Le plus sobre : le coût dérisoire et le besoin minimal en énergie, via une alimentation locale, en plus d’une adaptation à tous les systèmes, rend cette technologie de partage d’information extrêmement sobre.

Le plus sécure : la criminalisation des migrant·es et des personnes qui les accompagnent se fait de plus en plus sévère, avec des condamnations en justice encore trop fréquentes, et ce malgré la décision en juillet 2018 du Conseil constitutionnel consacrant la fraternité comme principe à valeur constitutionnelle. La clé USB est un moyen sécure de partager de l’information tout en évitant les risques et les répercussions de la surveillance sur Internet. Elle propose donc des éléments pour comprendre le cadre légal et des outils pratiques afin de pouvoir agir sans être intimidé·e.

Le projet BiblioBox Migrant·es : une vraie low tech ? Prise multiple d’informations, la BiblioBox est un dispositif local de partage de ressources numériques et de démocratisation du libre. C’est donc une médiathèque mobile qui peut mettre à disposition de multiples utilisateur·rices, dans le rayon du lieu choisi, livres électroniques, dossiers, vidéos, musiques, logiciels, photos, etc.

La BiblioBox (ou Library Box dans ce cadre) se présente comme une simplification du mécanisme de diffusion d’information que permet le portail migrant·e. Les différentes Bibliobox sont synchronisées avec RTM, et mises à jour simultanément. En effet, elle décentralise les points d’accès aux ressources documentaires : en la branchant, les mises à jours de la clé USB se font automatiquement, plutôt que manuellement et en présence de RTM. Par ailleurs, on peut accéder à la documentation via n’importe quel appareil mobile, en se connectant au Wifi. Enfin, toute personne peut rajouter des informations à ce qui est mis en commun dans ce petit serveur.

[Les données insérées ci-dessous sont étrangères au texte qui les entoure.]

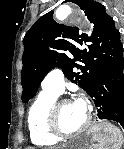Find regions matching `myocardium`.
I'll list each match as a JSON object with an SVG mask.
<instances>
[{
    "mask_svg": "<svg viewBox=\"0 0 124 149\" xmlns=\"http://www.w3.org/2000/svg\"><path fill=\"white\" fill-rule=\"evenodd\" d=\"M70 101L71 99L69 98L56 99L52 103L48 111V129L52 135H54L59 139H69L82 134L89 128L92 122V110L91 108H88L87 118L80 128L74 131L63 130L59 122V110L61 105L68 103Z\"/></svg>",
    "mask_w": 124,
    "mask_h": 149,
    "instance_id": "myocardium-1",
    "label": "myocardium"
}]
</instances>
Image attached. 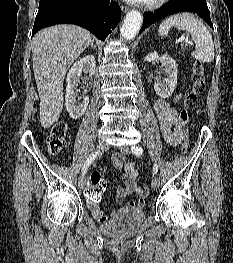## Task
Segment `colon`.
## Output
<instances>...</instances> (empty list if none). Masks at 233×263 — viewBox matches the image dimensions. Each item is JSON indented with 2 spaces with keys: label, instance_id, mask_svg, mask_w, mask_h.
I'll return each mask as SVG.
<instances>
[{
  "label": "colon",
  "instance_id": "5ec220e1",
  "mask_svg": "<svg viewBox=\"0 0 233 263\" xmlns=\"http://www.w3.org/2000/svg\"><path fill=\"white\" fill-rule=\"evenodd\" d=\"M192 81L193 85L189 93L186 95L184 100L183 109L180 112V119L184 125V131L187 135L188 132V121L189 113L188 109L191 108L197 102L200 95L205 90V76L204 69L201 63L195 62L192 68ZM66 134L67 125L64 122L56 123L49 134L45 138V144L47 150L52 155L59 154L66 146ZM188 147L187 141L182 145V151H186ZM129 170H132V165L128 166ZM104 169H93L91 172V178L88 185V190H85V201L86 202H99L100 197L106 189V181L103 179L102 174H104ZM148 196V189L144 188L141 195V200L145 202Z\"/></svg>",
  "mask_w": 233,
  "mask_h": 263
}]
</instances>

La clé USB portail migrant·es est apparue par expérience comme le symbole d’un relais qui se passe de la main à la main et qui contient une partie de son sens et de son objectif dans ce passage. Elle est aussi un appel à la contribution de chacun·e, que ce soit par son utilisation ou par son amélioration (contenu ou technique). Elle est une incitation concrète à la réappropriation. La BiblioBox en sera une démultiplication, tout aussi sûre, horizontale et démocratique. Elle permettra de plus un passage plus facile aux activités collectives et collaboratives d’apprentissage.